Board delays toll decision for Georgia Route 316; privatization law at heart of debate

| Friday, January 28, 2005

Georgia’s State Transportation Board has delayed a decision about whether to add tolls to state Route 316 near Atlanta.

The board voted to delay the decision by 60 days during a recent meeting in Atlanta, said David Spear, a media relations officer with the Georgia Department of Transportation. However, the board has not yet set a new meeting to vote on the project. Spear said the board was waiting for possible action by the Legislature to change portions of the law; a transportation board meeting on Route 316 could occur sometime by the end of March.

The route in question is a major corridor between the state capital and the university town of Athens, GA. The addition of tolls to pay for improvements on the highway has generated plenty of heat.

The plan involves roughly $800 million worth of interchange and other improvements that would be paid for and constructed by private companies on the limited-access road, which runs from Interstate 85 to Athens, about 29 miles. The private businesses would then collect tolls. If the board decides to move forward, the next step would involve the start of negotiations with a consortium of private companies.

However, Spear said how and where tolls would be charged has yet to be determined.

Spear said the decision was delayed for several reasons. In part, the board delayed “because both the commissioner of transportation and through him, in conversations, the governor, have decided they would like to have the legislature address the public private initiative concept which is behind this entire project.”

A bill passed three years ago in the state allowed for public-private partnerships to construct highways and use tolls to pay for them. However, Spear said state officials were concerned about how the bill requires such projects to move forward.

Strong public reaction in the area also played a role in the board’s decision to delay. The Atlanta Journal-Constitutionrecently described the reaction in that region as a “public outcry” against using tolls to pay for work on the road.

Spear said that reaction was due in part to “incomplete information,” including proposed toll rates – some reports said up to $5 for a one-way trip on the road. Those rates had not been approved or even discussed by the state’s transportation department.

“It aroused considerable concern,” he said. “It was difficult, given our inability to disclose a lot of information about the whole project, to convey to people that that was just an artificial number that was sort of pulled out the air … and it had not basis in fact.”

“A perception was created that there was going to be a toll that a few hundred people indicated was excessive.”

Spear said the law that allows the public-private partnerships prevents some information from being released to citizens. The governor would like to see that part of the law changed.

And there were other concerns with the law as well.

“What was determined in the course of this project was that the legislation wasn’t necessarily flawed in this context, but it didn’t allow enough time for competing firms to submit an alternative proposal,” Spear said. “A competing firm would have essentially 90 days to submit another proposal.
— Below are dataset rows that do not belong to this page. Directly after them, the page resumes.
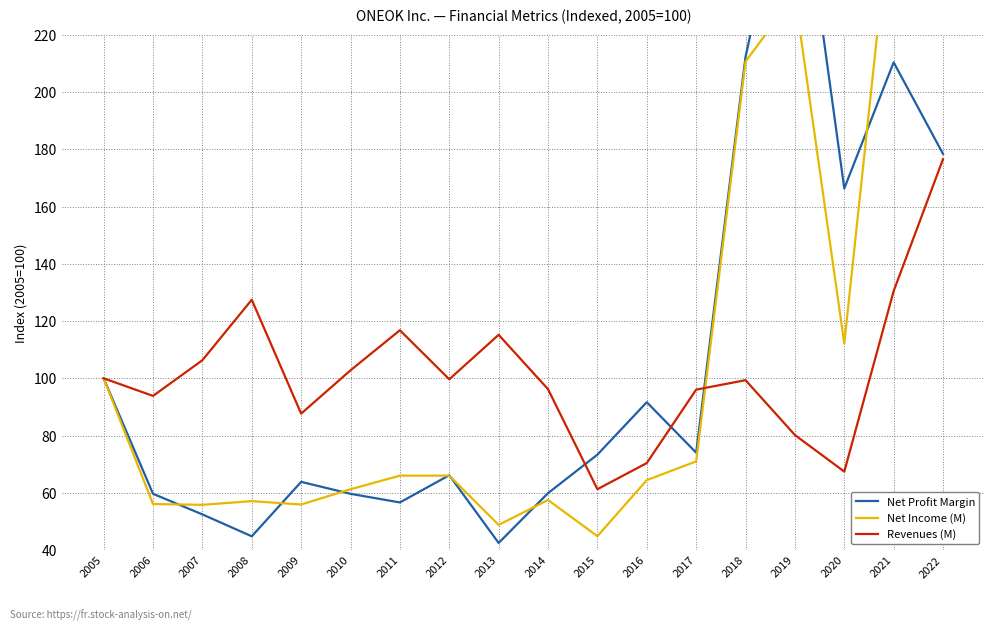

List the series in order of their peak value, highest first.

Net Income (M), Net Profit Margin, Revenues (M)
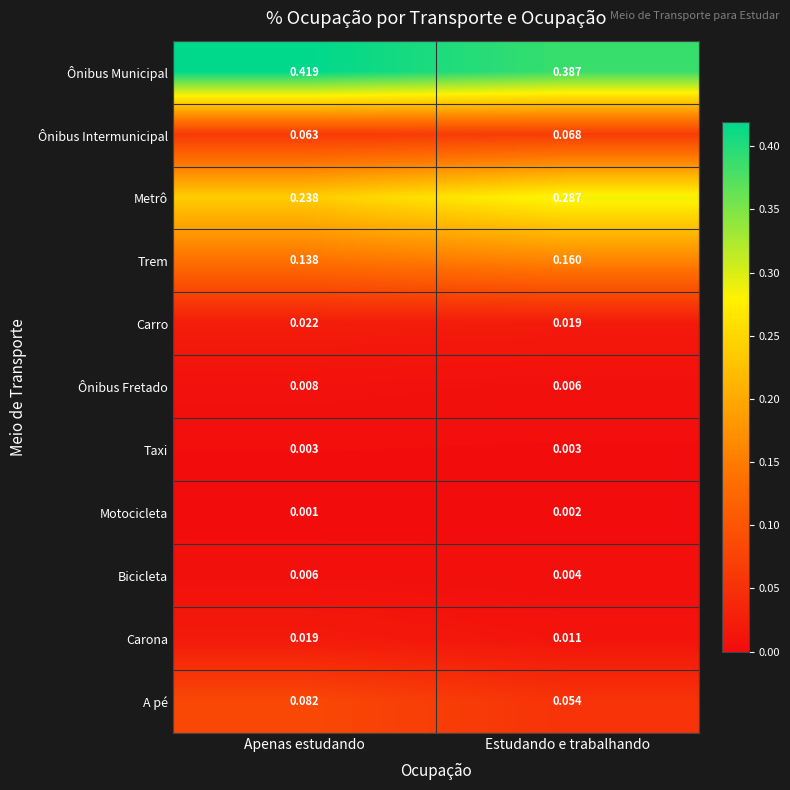

List the labels in order of Ônibus Fretado value, smallest first.

Estudando e trabalhando, Apenas estudando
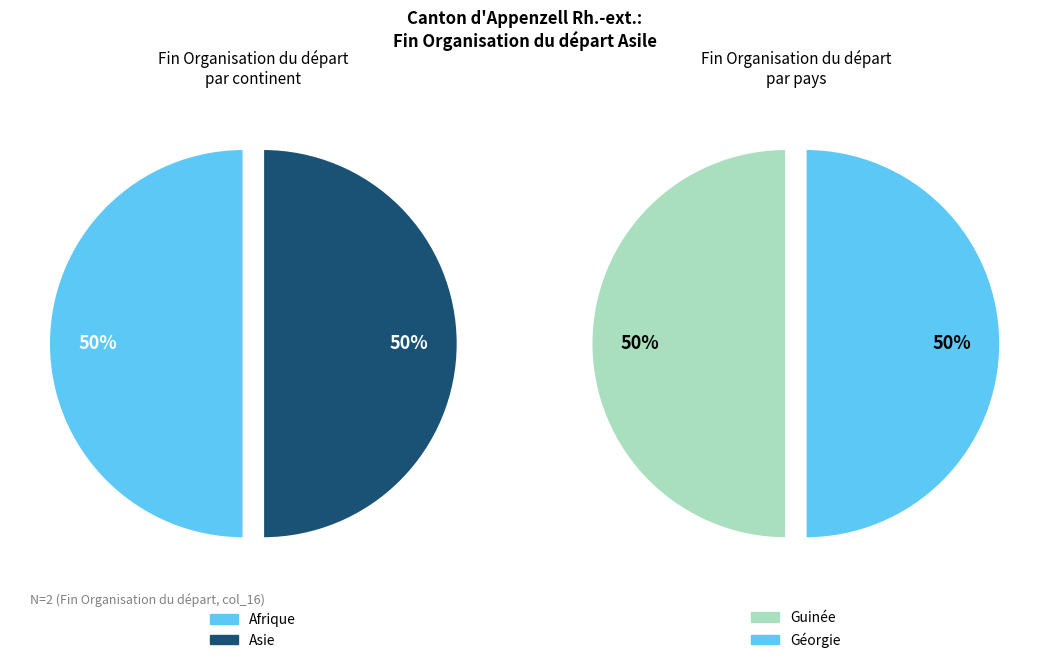

Does Océanie represent more than half of the total?

No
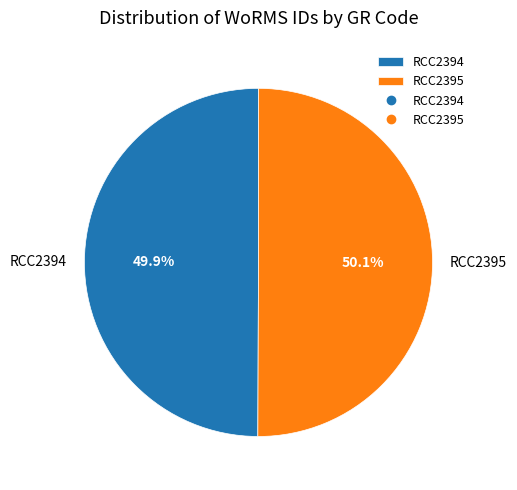

Does any single category account for the majority?

Yes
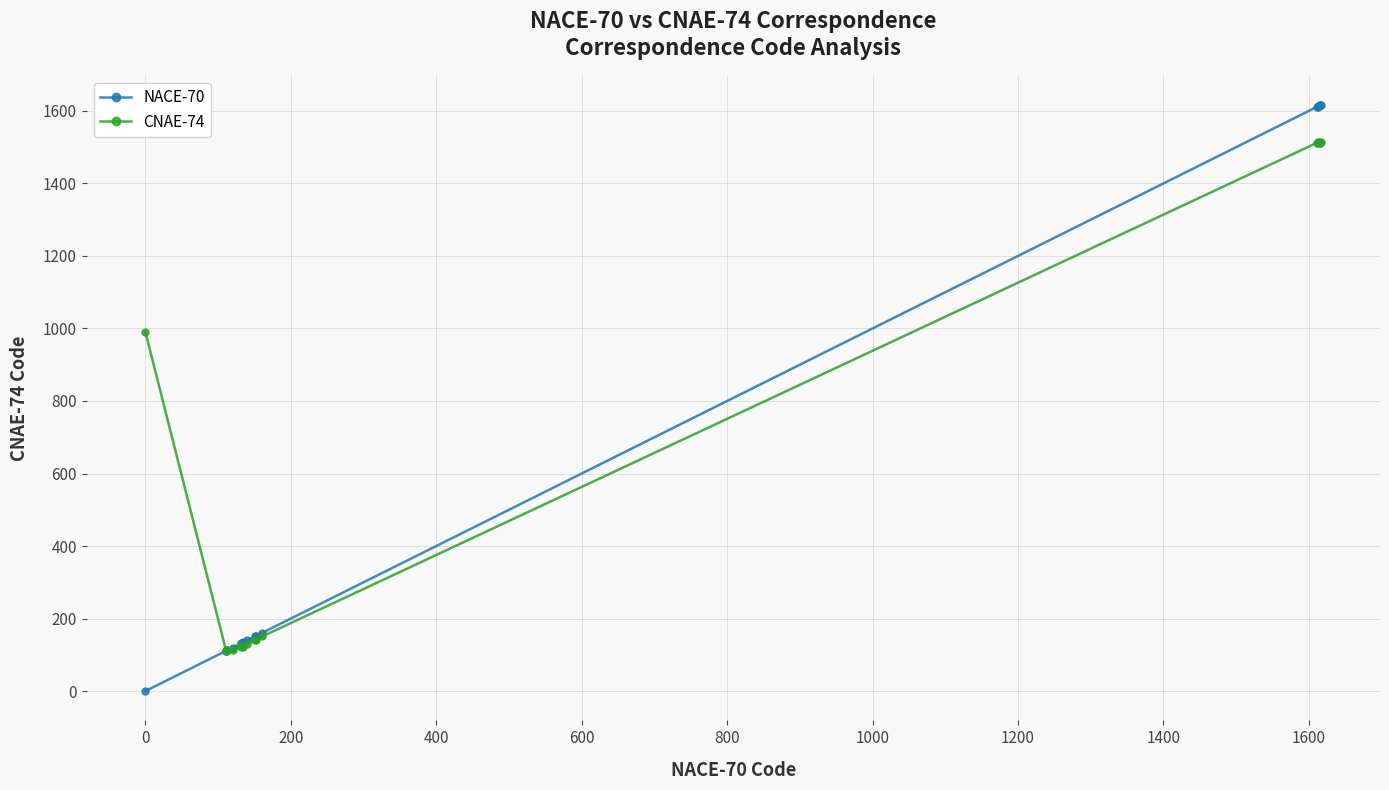

True or false: NACE-70 and CNAE-74 cross at least once.

True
Commissioners noted that on a project of this size, 90 days is insufficient.”

And the law does not allow the state to decide which projects tolls might be added to. Spears said it requires companies to submit proposals, and the state to evaluate them.

“The department would like to have the authority to solicit proposals,” he said. “As it is now, we can only accept unsolicited proposals. Obviously, we have no ability to control the parameters of those proposals, or set criteria or specifications, or even pick projects.”